§ WHAT THE EXERCISE ASKS
Reproduce every line of the data below without changing anything.

§ Saved data entries
-.-.-

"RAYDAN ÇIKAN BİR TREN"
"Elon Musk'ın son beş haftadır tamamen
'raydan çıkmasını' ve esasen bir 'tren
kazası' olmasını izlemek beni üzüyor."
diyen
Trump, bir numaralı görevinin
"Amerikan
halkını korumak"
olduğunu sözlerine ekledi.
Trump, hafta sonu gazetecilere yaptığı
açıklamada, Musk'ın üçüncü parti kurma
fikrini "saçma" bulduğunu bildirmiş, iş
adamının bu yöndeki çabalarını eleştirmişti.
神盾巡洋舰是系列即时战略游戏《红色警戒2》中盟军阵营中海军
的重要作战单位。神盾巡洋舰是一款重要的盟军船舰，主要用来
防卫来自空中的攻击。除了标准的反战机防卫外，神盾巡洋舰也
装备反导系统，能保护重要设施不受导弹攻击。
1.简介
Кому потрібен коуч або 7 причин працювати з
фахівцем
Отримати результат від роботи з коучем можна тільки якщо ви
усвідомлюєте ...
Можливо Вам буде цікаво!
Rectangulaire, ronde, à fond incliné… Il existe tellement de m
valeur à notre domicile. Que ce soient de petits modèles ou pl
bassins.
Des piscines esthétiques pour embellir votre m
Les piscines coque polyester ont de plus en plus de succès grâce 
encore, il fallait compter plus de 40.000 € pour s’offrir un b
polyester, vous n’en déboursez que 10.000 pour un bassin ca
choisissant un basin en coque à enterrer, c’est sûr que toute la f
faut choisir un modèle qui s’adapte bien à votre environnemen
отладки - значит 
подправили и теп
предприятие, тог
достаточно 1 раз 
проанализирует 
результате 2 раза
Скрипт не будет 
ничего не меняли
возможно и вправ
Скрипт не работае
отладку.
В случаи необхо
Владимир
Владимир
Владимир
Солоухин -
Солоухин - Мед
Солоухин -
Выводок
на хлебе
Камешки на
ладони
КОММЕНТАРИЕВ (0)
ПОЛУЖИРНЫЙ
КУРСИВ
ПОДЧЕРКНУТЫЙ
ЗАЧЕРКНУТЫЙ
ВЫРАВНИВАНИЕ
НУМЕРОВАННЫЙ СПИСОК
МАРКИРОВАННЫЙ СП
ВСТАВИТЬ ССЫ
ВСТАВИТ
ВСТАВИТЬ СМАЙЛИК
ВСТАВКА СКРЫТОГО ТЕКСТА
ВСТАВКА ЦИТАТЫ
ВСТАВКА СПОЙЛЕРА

-.-.-

§ FINISHED TASK
"RAYDAN ÇIKAN BİR TREN"
"Elon Musk'ın son beş haftadır tamamen
'raydan çıkmasını' ve esasen bir 'tren
kazası' olmasını izlemek beni üzüyor."
diyen
Trump, bir numaralı görevinin
"Amerikan
halkını korumak"
olduğunu sözlerine ekledi.
Trump, hafta sonu gazetecilere yaptığı
açıklamada, Musk'ın üçüncü parti kurma
fikrini "saçma" bulduğunu bildirmiş, iş
adamının bu yöndeki çabalarını eleştirmişti.
神盾巡洋舰是系列即时战略游戏《红色警戒2》中盟军阵营中海军
的重要作战单位。神盾巡洋舰是一款重要的盟军船舰，主要用来
防卫来自空中的攻击。除了标准的反战机防卫外，神盾巡洋舰也
装备反导系统，能保护重要设施不受导弹攻击。
1.简介
Кому потрібен коуч або 7 причин працювати з
фахівцем
Отримати результат від роботи з коучем можна тільки якщо ви
усвідомлюєте ...
Можливо Вам буде цікаво!
Rectangulaire, ronde, à fond incliné… Il existe tellement de m
valeur à notre domicile. Que ce soient de petits modèles ou pl
bassins.
Des piscines esthétiques pour embellir votre m
Les piscines coque polyester ont de plus en plus de succès grâce 
encore, il fallait compter plus de 40.000 € pour s’offrir un b
polyester, vous n’en déboursez que 10.000 pour un bassin ca
choisissant un basin en coque à enterrer, c’est sûr que toute la f
faut choisir un modèle qui s’adapte bien à votre environnemen
отладки - значит 
подправили и теп
предприятие, тог
достаточно 1 раз 
проанализирует 
результате 2 раза
Скрипт не будет 
ничего не меняли
возможно и вправ
Скрипт не работае
отладку.
В случаи необхо
Владимир
Владимир
Владимир
Солоухин -
Солоухин - Мед
Солоухин -
Выводок
на хлебе
Камешки на
ладони
КОММЕНТАРИЕВ (0)
ПОЛУЖИРНЫЙ
КУРСИВ
ПОДЧЕРКНУТЫЙ
ЗАЧЕРКНУТЫЙ
ВЫРАВНИВАНИЕ
НУМЕРОВАННЫЙ СПИСОК
МАРКИРОВАННЫЙ СП
ВСТАВИТЬ ССЫ
ВСТАВИТ
ВСТАВИТЬ СМАЙЛИК
ВСТАВКА СКРЫТОГО ТЕКСТА
ВСТАВКА ЦИТАТЫ
ВСТАВКА СПОЙЛЕРА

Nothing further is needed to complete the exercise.